GOAL OF THE EXERCISE: Update the passage on pari-mutuel gaming revenue, starting at "The Company's policy" and ending at "winnings totaled $211,241.", and write it out with "unclaimed winnings" changed to "uncashed winnings".

PROVIDED PASSAGE:

Revenue is derived from acceptance of wagers under a pari-mutuel wagering system. The Company accepts wagers on both on-site and ITW events. On-site wagers are accumulated in pools with a portion being returned to winning bettors, a portion paid to the State of Florida, and a portion retained by the Company. ITW wagers are also accepted and forwarded to the "host" facility after retention of the Company's commissions. The Company recognizes revenue from gaming operations in accordance with ASC Topic 605 which requires revenues to be recognized when realized or realizable and earned.  Revenues derived from gaming operations including: mutuel, admission, program, food and beverage, card room, and other revenues are collected shortly before the earning events take place. The Company recognizes revenues from the Company's real estate operations in accordance with ASC Topic 360-20, and sales are generally recognized when consummated , which is upon the closing of the sale, unless the down payment is insufficient to accrue the revenue.

The Company's policy for unclaimed winning tickets follows the requirements as set forth by the State of Florida. Abandoned tickets are winning tickets that remain uncashed for a period of one year. The value of the abandoned tickets escheat to the state. These funds are deposited into the State School Fund for support and maintenance of Florida's public schools. During the first six months of  2010, unclaimed winnings totaled $211,241.

Competition
The gaming industry is highly competitive. Many gaming companies have substantially greater financial resources and larger management staffs than the Company. Because of the growing popularity and profitability of gaming activities, competition is significantly increasing. The Company competes for customers with other forms of legal wagering, including video poker gaming in non-casino facilities, charitable gaming, pari-mutuel wagering, state lotteries, Indian casinos, and cruise ships.

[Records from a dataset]
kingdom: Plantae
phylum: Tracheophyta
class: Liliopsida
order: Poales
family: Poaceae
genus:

SOLUTION FOR THIS TASK:
The Company's policy for unclaimed winning tickets follows the requirements as set forth by the State of Florida. Abandoned tickets are winning tickets that remain uncashed for a period of one year. The value of the abandoned tickets escheat to the state. These funds are deposited into the State School Fund for support and maintenance of Florida's public schools. During the first six months of  2010, uncashed winnings totaled $211,241.